Listed records
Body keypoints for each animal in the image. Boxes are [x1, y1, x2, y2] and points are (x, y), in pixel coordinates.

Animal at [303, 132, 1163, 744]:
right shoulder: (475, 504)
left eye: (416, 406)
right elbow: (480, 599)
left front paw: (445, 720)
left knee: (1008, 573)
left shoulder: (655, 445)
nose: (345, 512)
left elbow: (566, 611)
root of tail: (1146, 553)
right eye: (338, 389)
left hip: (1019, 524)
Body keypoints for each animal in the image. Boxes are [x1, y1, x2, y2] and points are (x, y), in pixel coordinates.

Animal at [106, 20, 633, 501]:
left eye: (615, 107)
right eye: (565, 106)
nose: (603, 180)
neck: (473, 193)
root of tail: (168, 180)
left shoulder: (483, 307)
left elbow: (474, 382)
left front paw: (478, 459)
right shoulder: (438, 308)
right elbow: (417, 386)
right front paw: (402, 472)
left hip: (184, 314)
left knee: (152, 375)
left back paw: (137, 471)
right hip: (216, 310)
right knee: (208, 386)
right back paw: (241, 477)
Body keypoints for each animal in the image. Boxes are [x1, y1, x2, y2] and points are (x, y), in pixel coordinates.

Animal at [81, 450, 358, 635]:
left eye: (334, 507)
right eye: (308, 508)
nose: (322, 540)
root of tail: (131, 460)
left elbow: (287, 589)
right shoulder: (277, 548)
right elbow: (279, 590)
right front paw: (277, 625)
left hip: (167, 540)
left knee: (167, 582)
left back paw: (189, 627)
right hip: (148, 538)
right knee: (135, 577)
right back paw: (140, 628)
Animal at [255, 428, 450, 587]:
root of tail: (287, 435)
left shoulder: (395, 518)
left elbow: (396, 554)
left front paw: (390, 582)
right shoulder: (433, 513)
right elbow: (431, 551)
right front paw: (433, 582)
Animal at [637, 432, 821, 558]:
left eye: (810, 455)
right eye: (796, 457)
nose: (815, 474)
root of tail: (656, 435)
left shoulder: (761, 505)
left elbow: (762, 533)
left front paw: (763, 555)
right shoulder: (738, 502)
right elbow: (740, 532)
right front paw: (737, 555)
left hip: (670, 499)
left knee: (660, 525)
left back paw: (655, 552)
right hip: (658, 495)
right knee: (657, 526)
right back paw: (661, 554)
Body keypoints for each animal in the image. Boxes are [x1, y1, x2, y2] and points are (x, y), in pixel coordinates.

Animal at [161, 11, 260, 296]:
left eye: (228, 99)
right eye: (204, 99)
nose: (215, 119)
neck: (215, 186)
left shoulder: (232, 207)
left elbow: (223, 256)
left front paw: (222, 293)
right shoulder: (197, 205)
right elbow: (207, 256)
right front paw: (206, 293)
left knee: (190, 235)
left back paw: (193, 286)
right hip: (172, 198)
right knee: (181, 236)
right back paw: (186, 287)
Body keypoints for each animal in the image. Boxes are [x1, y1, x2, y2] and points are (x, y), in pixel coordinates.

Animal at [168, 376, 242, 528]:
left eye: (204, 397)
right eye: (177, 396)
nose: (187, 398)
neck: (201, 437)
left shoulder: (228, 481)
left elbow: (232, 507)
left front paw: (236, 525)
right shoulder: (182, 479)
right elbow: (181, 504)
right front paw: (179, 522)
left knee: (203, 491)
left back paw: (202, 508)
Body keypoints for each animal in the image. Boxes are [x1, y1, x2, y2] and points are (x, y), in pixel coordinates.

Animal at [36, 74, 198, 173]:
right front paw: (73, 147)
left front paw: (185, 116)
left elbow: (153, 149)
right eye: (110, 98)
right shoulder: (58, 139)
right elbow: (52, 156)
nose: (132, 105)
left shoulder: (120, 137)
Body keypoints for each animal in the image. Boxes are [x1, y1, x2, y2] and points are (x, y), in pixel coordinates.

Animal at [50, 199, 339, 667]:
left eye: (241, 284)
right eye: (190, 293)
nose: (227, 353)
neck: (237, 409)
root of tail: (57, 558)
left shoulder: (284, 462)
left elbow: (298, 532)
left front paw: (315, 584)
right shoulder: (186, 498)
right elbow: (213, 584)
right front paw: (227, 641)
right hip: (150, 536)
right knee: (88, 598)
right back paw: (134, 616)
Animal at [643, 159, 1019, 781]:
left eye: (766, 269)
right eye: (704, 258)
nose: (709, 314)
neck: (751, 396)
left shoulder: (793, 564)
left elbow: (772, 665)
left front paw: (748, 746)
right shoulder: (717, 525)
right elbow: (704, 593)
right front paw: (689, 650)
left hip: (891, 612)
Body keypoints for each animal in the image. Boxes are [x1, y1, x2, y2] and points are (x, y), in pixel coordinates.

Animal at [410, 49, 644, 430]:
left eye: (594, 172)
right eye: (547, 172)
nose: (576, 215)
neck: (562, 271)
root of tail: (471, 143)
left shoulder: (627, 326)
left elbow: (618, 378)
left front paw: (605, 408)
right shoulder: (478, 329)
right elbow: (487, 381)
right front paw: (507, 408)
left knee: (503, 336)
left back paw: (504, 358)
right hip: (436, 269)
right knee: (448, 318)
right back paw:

Exercise objective
Copy the records above exactly, beginning at the line that contains "right hip: (658, 495)" and stopping after the line that contains "right hip: (172, 198)".

Solution to this task
right hip: (658, 495)
right knee: (657, 526)
right back paw: (661, 554)
Body keypoints for each animal in the image. Boxes are [x1, y1, x2, y2] and points are (x, y), in pixel coordinates.

Animal at [161, 11, 260, 296]:
left eye: (228, 99)
right eye: (204, 99)
nose: (215, 119)
neck: (215, 186)
left shoulder: (232, 207)
left elbow: (223, 256)
left front paw: (222, 293)
right shoulder: (197, 205)
right elbow: (207, 256)
right front paw: (206, 293)
left knee: (190, 235)
left back paw: (193, 286)
right hip: (172, 198)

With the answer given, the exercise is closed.